Réalisateur : Vincent Grashaw
Acteurs :  P.J. Boudousqué, James C. Burns, Chris Petrovski
Distribution : pas de distributeur
Durée : 1h44
Genre :  Drame
Date de sortie : 9 juillet 2014

Synopsis : Brad Lunders est un adolescent envoyé de force par sa mère dans un camp de rééducation situé en pleine forêt. Le contact avec l’extérieur lui est impossible. Dans cet établissement, des choses étranges se passent, le personnel abuse de son pouvoir. Brad tente alors de s’en échapper.

Mon avis

Froid, **Coldwater **nous plonge dans l’effroyable vérité des camps  de redressement qui fleurissent aux Etats-Unis. Un concept étranger pour nous et bien ancré dans la mentalité américaine malgré les atrocités.

Le film nous dévoile les traitements subis par ces jeunes, petits délinquants, qui y sont envoyés par leurs parents, ignorants la situation et faisant tout pour qu’ils y restent afin de changer.
Des kilomètres de course dans les collines sous un soleil de plomb, une chance infime de pouvoir boire. Des coups, de la torture, des privations, des humiliations. Les adultes qui les encadrent abusent de leur pouvoir, c’est un jeu pour eux auquel ils prennent du plaisir.

On subit pendant 1h44 les atrocités commises et on s’indigne de la réaction des autorités qui ferment les yeux et restent du côté de ces « institutions ». Et même quand les preuves sont là, il faut beaucoup de temps avant qu’il y ait une véritable réaction.

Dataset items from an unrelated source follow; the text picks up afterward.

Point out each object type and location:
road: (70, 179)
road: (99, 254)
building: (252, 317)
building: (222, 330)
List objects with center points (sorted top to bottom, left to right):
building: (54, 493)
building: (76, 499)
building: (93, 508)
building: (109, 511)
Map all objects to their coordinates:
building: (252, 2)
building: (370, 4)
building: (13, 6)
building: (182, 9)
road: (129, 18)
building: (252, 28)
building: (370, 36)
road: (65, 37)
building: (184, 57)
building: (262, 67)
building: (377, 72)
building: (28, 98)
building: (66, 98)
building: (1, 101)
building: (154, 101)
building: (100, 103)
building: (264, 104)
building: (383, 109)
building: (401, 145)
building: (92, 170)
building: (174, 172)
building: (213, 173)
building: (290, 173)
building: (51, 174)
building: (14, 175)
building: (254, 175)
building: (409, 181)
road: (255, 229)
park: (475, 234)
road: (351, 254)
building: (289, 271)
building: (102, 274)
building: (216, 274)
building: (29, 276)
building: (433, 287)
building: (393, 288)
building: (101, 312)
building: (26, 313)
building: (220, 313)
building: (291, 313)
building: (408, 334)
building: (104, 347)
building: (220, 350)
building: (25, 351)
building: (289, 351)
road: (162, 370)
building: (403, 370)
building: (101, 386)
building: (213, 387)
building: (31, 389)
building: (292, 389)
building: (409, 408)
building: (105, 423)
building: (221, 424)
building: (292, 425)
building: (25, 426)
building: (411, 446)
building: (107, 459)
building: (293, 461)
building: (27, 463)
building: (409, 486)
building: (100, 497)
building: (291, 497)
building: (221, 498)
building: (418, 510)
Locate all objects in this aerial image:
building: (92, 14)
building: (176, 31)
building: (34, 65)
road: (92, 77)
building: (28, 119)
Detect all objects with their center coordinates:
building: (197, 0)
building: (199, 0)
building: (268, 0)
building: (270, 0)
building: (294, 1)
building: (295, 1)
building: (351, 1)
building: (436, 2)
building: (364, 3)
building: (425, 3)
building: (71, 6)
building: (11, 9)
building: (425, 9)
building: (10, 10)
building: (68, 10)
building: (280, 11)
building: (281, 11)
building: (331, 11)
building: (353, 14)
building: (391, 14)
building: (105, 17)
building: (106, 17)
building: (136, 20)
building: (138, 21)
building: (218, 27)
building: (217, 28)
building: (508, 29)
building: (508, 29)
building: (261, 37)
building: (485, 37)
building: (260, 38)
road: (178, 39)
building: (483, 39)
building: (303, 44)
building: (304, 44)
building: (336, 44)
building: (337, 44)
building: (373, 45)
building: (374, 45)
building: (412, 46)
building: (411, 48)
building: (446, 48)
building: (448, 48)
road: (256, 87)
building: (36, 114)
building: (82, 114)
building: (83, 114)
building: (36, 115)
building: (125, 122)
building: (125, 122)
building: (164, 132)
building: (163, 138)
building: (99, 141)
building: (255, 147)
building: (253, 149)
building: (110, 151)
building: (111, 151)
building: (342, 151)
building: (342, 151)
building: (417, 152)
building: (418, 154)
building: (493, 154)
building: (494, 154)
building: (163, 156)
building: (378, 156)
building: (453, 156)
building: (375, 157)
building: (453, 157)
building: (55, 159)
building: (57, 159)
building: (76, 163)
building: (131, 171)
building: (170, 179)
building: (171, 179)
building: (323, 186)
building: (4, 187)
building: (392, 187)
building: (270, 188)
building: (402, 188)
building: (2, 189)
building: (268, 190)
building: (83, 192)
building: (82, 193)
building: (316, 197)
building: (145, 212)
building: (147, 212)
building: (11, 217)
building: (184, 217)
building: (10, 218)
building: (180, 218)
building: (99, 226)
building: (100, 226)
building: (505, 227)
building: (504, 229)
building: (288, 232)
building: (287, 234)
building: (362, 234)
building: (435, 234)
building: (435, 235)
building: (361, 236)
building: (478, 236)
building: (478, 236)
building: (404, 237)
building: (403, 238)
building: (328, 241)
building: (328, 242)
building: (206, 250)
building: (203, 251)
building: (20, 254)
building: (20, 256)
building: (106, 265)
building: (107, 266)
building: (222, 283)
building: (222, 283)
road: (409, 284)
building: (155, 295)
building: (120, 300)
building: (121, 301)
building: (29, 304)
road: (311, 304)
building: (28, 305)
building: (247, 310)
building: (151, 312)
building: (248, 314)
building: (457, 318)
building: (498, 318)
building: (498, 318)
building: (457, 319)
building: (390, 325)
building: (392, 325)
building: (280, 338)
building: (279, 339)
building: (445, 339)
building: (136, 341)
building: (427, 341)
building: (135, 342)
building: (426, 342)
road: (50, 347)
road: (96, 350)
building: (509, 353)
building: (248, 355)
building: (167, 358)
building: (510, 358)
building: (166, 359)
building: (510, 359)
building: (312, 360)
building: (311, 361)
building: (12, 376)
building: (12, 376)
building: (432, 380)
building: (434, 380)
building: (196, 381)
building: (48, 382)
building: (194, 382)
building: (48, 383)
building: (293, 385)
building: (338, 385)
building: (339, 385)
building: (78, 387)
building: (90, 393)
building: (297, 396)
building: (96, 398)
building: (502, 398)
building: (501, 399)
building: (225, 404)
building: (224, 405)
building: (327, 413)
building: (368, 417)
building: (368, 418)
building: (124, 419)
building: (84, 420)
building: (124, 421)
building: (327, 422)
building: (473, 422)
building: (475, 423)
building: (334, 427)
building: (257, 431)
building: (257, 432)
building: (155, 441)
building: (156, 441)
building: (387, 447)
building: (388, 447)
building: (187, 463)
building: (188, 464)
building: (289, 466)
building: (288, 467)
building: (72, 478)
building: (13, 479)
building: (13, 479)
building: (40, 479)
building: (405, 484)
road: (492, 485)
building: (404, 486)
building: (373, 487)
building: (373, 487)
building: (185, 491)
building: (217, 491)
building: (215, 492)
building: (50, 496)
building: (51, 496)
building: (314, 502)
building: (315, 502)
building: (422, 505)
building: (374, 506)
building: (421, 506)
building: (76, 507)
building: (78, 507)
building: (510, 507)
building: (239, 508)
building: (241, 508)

Le réalisateur prend clairement position contre ces camps et à la fin ne manque pas de donner le chiffre glacial du nombre officiel de jeunes qui sont morts ou ont été marqués à vie par leur passage. Officieusement, le chiffre pourrait être plus élevé.

Au niveau de l’histoire, cela a du mal à s’imbriquer, c’est assez maladroit. On tente de comprendre pourquoi Brad s’est retrouvé là, on nous sert des flash-backs, des petits clichés pour expliquer la délinquance du jeune. On sent qu’il fallait justifier mais que ce n’est pas l’intérêt, que ce n’est pas l’important. C’est assez bâclé et c’est dommage.

Côté casting, on note le jeune** P.J. Boudousqué** dans le rôle principal. Belle gueule, un Ryan Gosling à en devenir, il dévoile souvent son torse mais très peu d’expression. Toujours le même jeu, son visage ne dégage rien.

PJ-Boudousque-Coldwater
On pourrait se demander aussi s’il n’y a pas eu d’erreur de casting en voyant ces jeunes, censés être de vrais délinquants alors qu’en voyant leur visage, il s’agit plutôt de petits gringalets. Mais en y réfléchissant, cela colle assez puisque ce sont bien souvent ceux qui font les petits délits qui y sont envoyés. Cela dit il aurait été intéressant de coller un vrai caïd.

Au final, **Coldwater **est violent, sombre et malgré quelques maladresses scénaristique le film est loin de laisser indifférent.